Alan Li, responsável pelo planejamento de produtos da marca, disse que 597 mil unidades foram comercializadas no ano passado, o que mostra o avanço recente. Em 2026, o objetivo é alcançar 1 milhão de emplacamentos mundo afora. O Brasil aparece em destaque nesta estratégia global.
Durante visita à sua sede, em Hangzhou, a empresa apresentou novos carros que devem chegar ao Brasil.

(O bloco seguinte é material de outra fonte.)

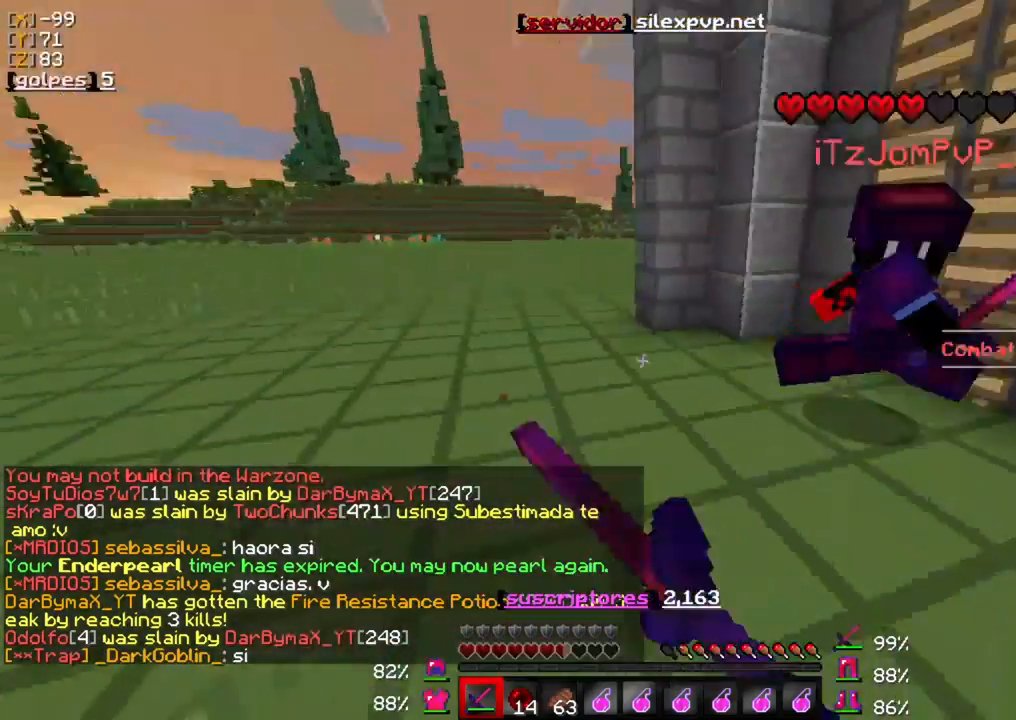
{"keys": ["w"], "mouse": ["left"], "events": [[100, "mouse_left", "down"], [133, "w", "down"], [200, "mouse_left", "up"], [300, "mouse_left", "down"], [433, "mouse_left", "up"], [467, "a", "up"], [500, "mouse_left", "down"]]}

Um deles é o sedã médio B01, 100% elétrico. Com 204 cv de potência e autonomia para rodar 650 km no ciclo chinês —mais otimista que o padrão adotado no Brasil—, o modelo seria um concorrente para os híbridos Toyota Corolla e BYD King.
Entre os SUVs compactos, a solução proposta pela Leapmotor é o A10, que já aparece em registros do INPI (Instituto Nacional de Propriedade Industrial).
Com 4,27 metros de comprimento e cerca de 500 km de autonomia no padrão chinês, o utilitário esportivo a bateria terá como concorrentes diretos modelos como o BYD Yuan Pro (R$ 182.990) e o Chevrolet Spark EV (R$ 144.990).
Tanto o B01 como o A10 devem custar menos do que os modelos oferecidos hoje pela Leapmotor no Brasil. A opção mais em conta é o recém-lançado SUV médio elétrico B10, que parte de R$ 182.990. De maior porte, o C10 é oferecido em versões puramente a bateria (R$ 204.990) e com extensor de alcance a combustão (R$ 219.990).
Chamada REEV (sigla em inglês para veículos elétricos com extensor de autonomia), a tecnologia consiste em um um motor a gasolina que funciona apenas como gerador para recarregar a bateria.
Os modelos disponíveis atualmente pela Leapmotor serão produzidos no Brasil a partir de 2027 em Goiana (PE) —a marca chinesa é associada ao grupo Stellantis, que produz modelos das marcas Jeep, Fiat e RAM na unidade pernambucana.
Com a nacionalização, o extensor de alcance vai se tornar flex, utilizando motores turbo da linha Firefly.
Os planos da marca para o Brasil incluem também SUVs de porte grande. O C16 está confirmado para o próximo ano, enquanto o D19, que acaba de ser apresentado na China, faz parte dos estudos de viabilidade para o mercado nacional.
Caso a marca chinesa decida pela importação, o D19 vai disputar mercado em uma faixa de preço próxima dos R$ 400 mil. Com seis assentos individuais e 4,91 metros de comprimento, o modelo traz 23 alto-falantes e deve ser equipado com o extensor de alcance.